Thank you guys for the fix.

I've tried the latest master with the commits above on Centos9 6.8.7-1.el9.elrepo.x86_64 and it still happens to fail with the error: [sfc efrm] init_sfc_resource: ERROR: failed to find syscall table

ech68 commented 5 months ago

Same problem has cropped up with the 6.1.85 and newer 6.1 series kernel.org kernels - 6.1.84 was fine.

abower-amd commented 5 months ago

@ech68 you should find adae58dd79cd5c47bed0958a664f6cf9f333e77e fixes additional cases, hopefully yours included.

ech68 commented 5 months ago

That did indeed work - applying this change along with the other 3 patches mentioned earlier in this thread against the latest 8.1.2.26 openonload package and building for the 6.1.85+ kernels.

It fails to compile when built against the current stock EL8 kernel-devel, however, breaking at line 271 in 6abf274

abower-amd commented 5 months ago

@ech68 Did you try using the tip of the master branch?
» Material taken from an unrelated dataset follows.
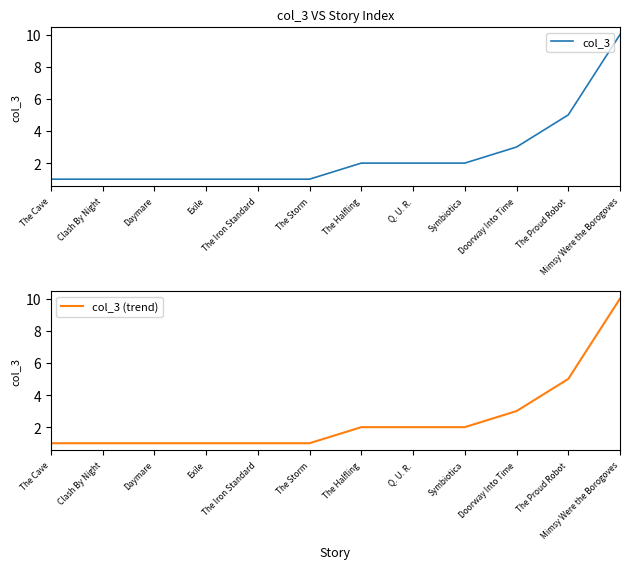

Between Daymare and Doorway Into Time, which series saw the biggest shift?

col_3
If that works then you may be missing other compatibility changes required for the given kernel.

ech68 commented 5 months ago

If I apply the first part of commit deaaa8d, then it compiles. (using the tip of master also works)

abower-amd commented 5 months ago

Closing as I believe there are no known issues with this now.